Он сполз по стене, попытался вывернуться, но кто-то яростно ударил его в бок, и он выронил меч. Еще один удар. Теперь в живот. Он согнулся от боли и упал под ноги толпе. Чей-то сапог прошелся по его груди.
— Марин!
Девушки нигде не было.
Он уже терял сознание, как вдруг все кончилось. Рядом засиял костюм циркача, красные и оранжевые ромбы на белом фоне.
— Вы знаете, кто я, — звучал голос канатоходца. — Вы видели, как я вышел из огня. Так и вы выйдите из этих людей!
Прошло сорок дней. Этьен и Марин нашли приют в доме Жана-циркача. Точнее на его чердаке. Но привередничать не приходилось. Эльфа разыскивали как убийцу.
Поминали отца Дидье. Он погиб под ногами толпы и был похоронен канатоходцем. От Этьена было мало толка. Циркач почти две недели выхаживал его на своем чердаке. И только Марин осталась невредима, словно происшедшее не касалось ее вовсе. Толпа отхлынула, и она возникла рядом с раненым возлюбленным.
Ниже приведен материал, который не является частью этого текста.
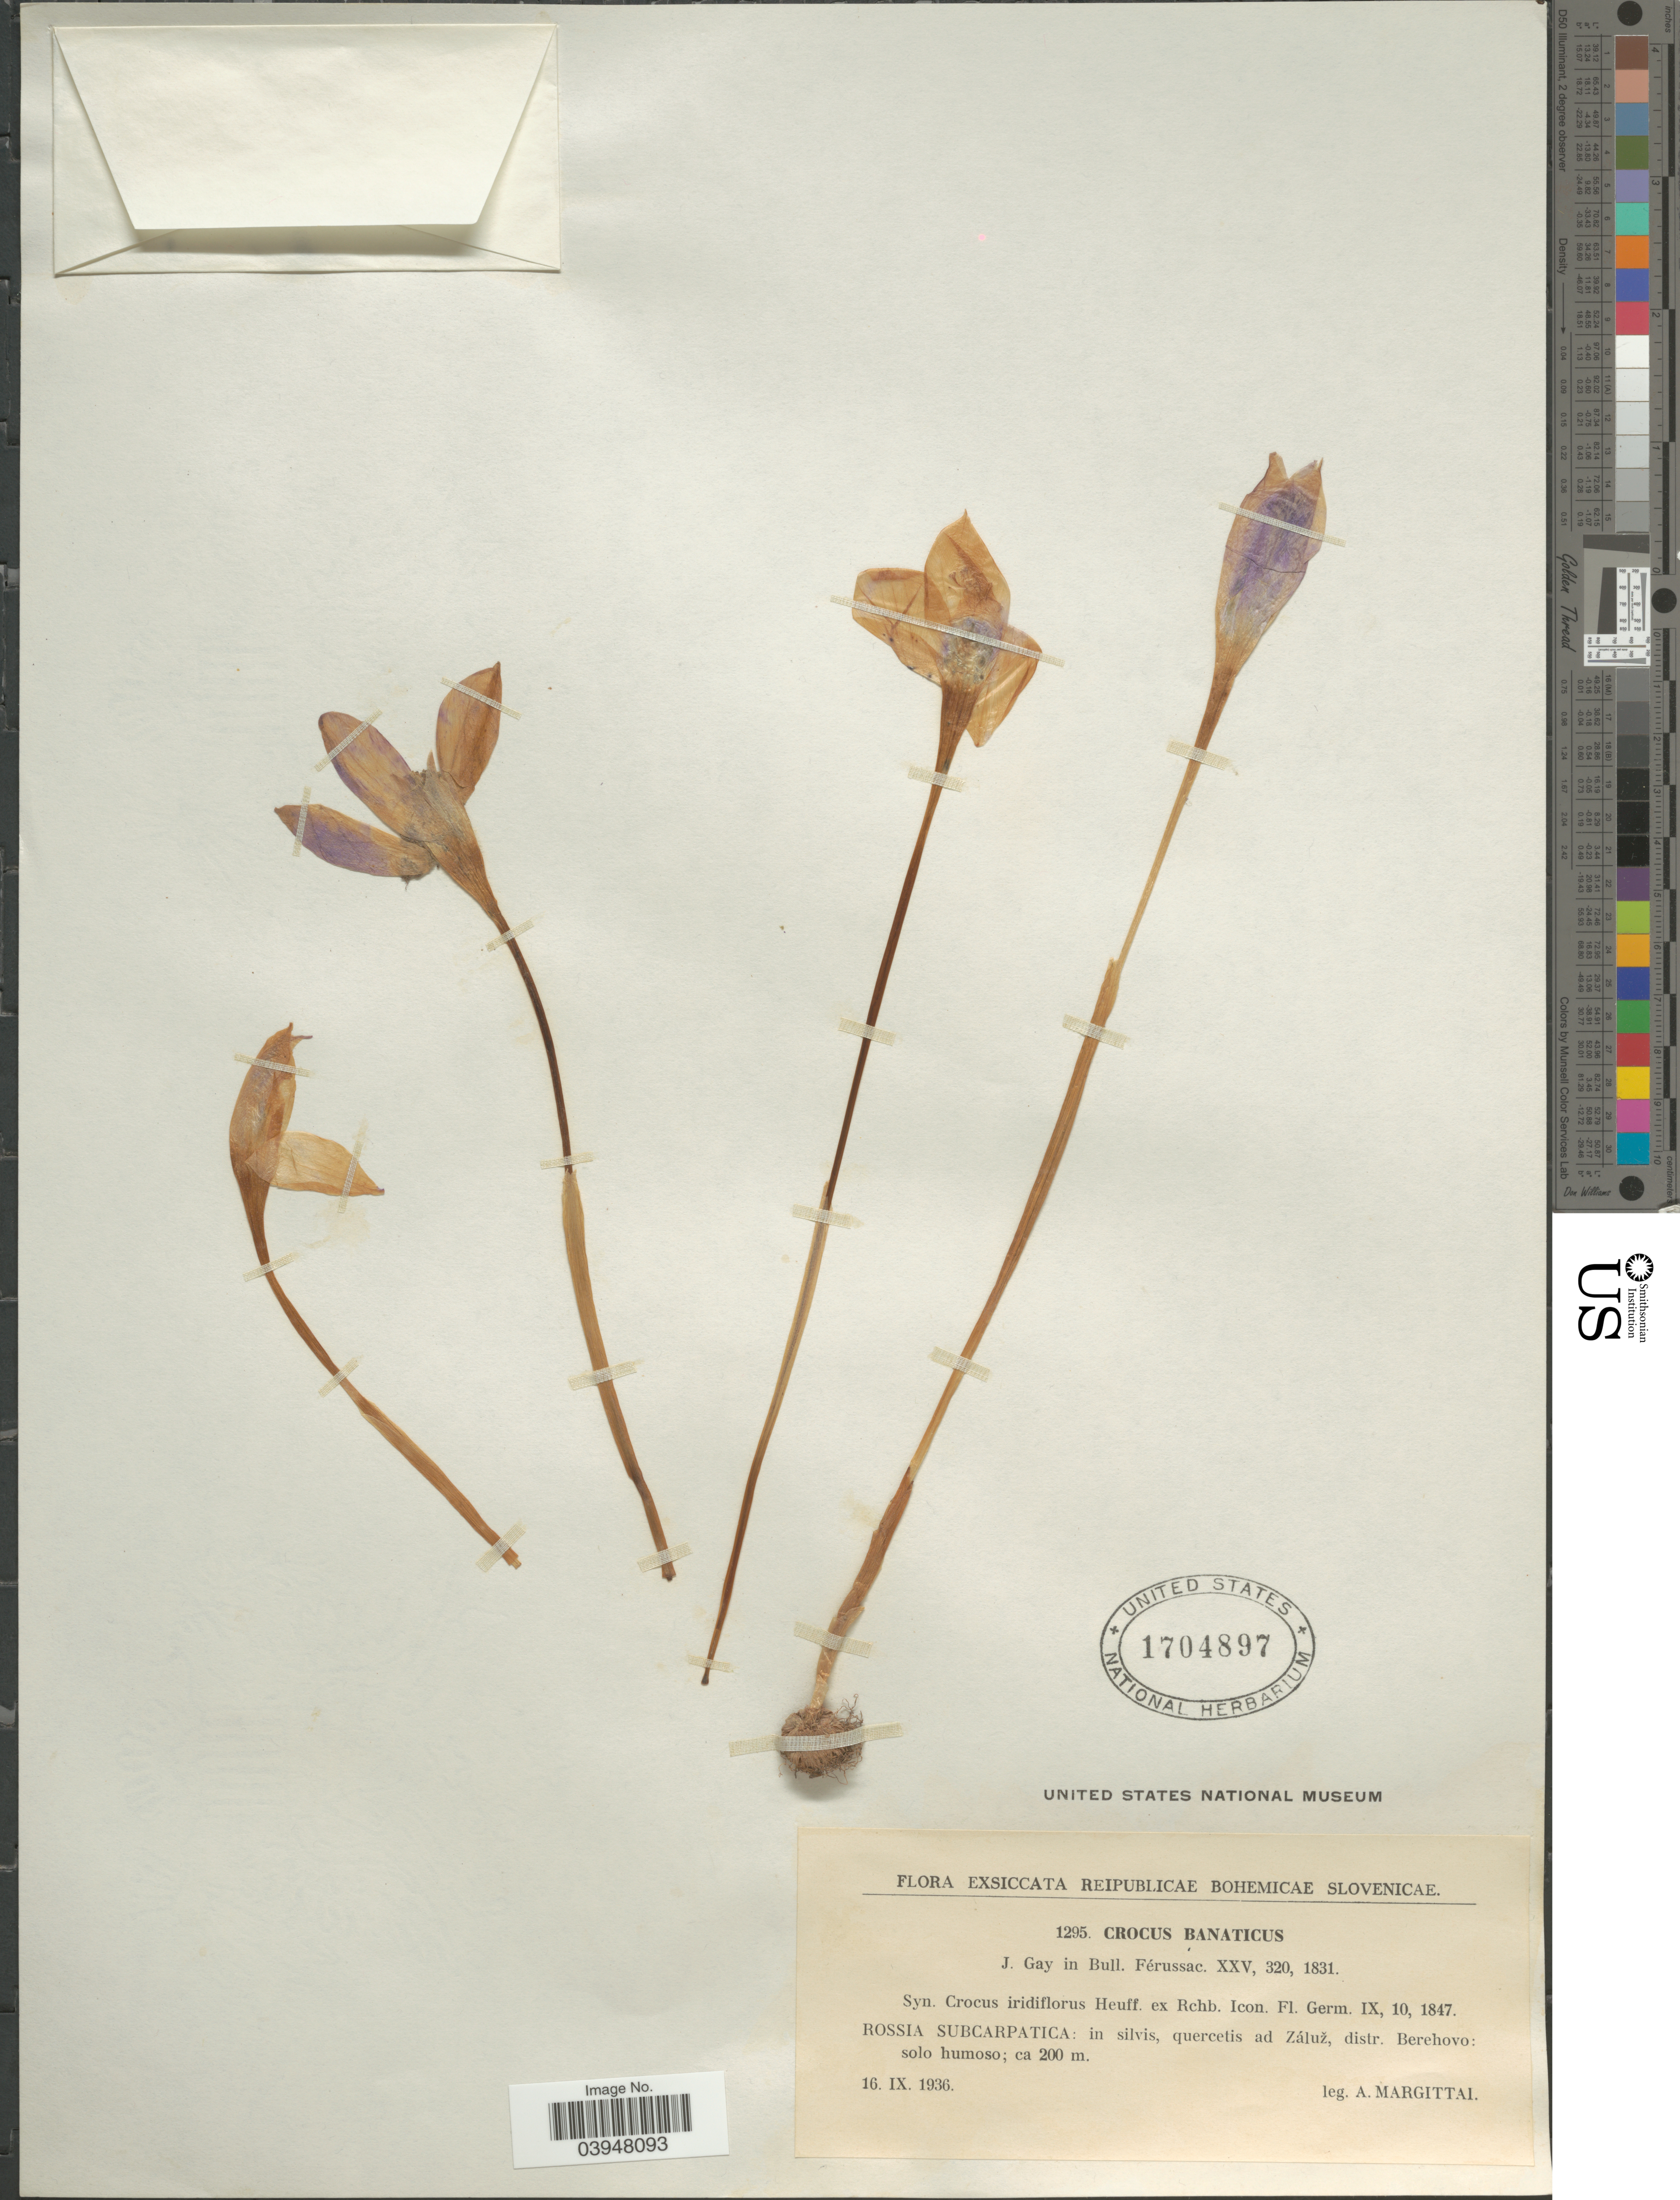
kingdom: Plantae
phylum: Tracheophyta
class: Liliopsida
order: Asparagales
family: Iridaceae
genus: Crocus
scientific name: Crocus banaticus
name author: J. Gay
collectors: A. Margittal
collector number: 1295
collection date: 1936-09-16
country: Ukraine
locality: Reipublicae Bohemicae Slovenicae. Rossia Subcarpatica: in silvis, quercetis ad Záluz, distr. Berehovo: solo humoso.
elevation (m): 200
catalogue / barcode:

Как призрак. Да она и была в сущности призраком.
— А, что ты говорил об огне? — полюбопытствовал эльф, когда пришел в себя и исчерпал слова благодарности.
Канатоходец улыбнулся.
— Меня пытались сжечь во время чумы. За колдовство. Но, когда запалили костер, я подумал, что это костер моей любви к Господу, который горит внутри меня. Теперь его разложили вокруг. Ну и что? И огонь не тронул меня, только пережег веревки. А дым не причинил вреда. Господь явился мне, взял меня за руку, свел с костра и провел через толпу. Никто не посмел меня тронуть. И мне была дарована власть изгонять бесов. В городе говорили, что я избежал смерти при помощи дьявола, но ничего не предпринимали. Ведь один человек мечтает сжечь другого толь-
ко, если бес стоит за его плечом и нашептывает ему эти мысли прямо в ухо. А я изгонял бесов.
Допивали бутылку вина в память отца Дидье. Довольно приличного бордо (иногда циркачам неплохо подают).
— Пойдемте, здесь неподалеку есть неплохой кабак, — предложил Жан. — Это безопасно.
Они пересекли Сену и оказались в Латинском квартале, во владениях Парижского Университета, неподвластных ни королю, ни епископу.
Кабак назывался «Кошачий хвост». Вотчина студентов и поэтов.
Они сели за видавший виды дубовый стол под чадящим факелом и заказали еще одно бордо и курицу.
Вскоре к ним подсел человек. Монах в белой рясе с глубоко надвинутым капюшоном. Они не посмели возразить. Только Марин крепче прижалась к эльфу.
— Да, я за тобой, девочка.
И он откинул капюшон. Отец Дидье, только моложе. И внутренний свет в глазах, не менее ярких, чем глаза эльфа.
— Меня послали за тобой. Мне это далось не так просто. Пришлось похлопотать.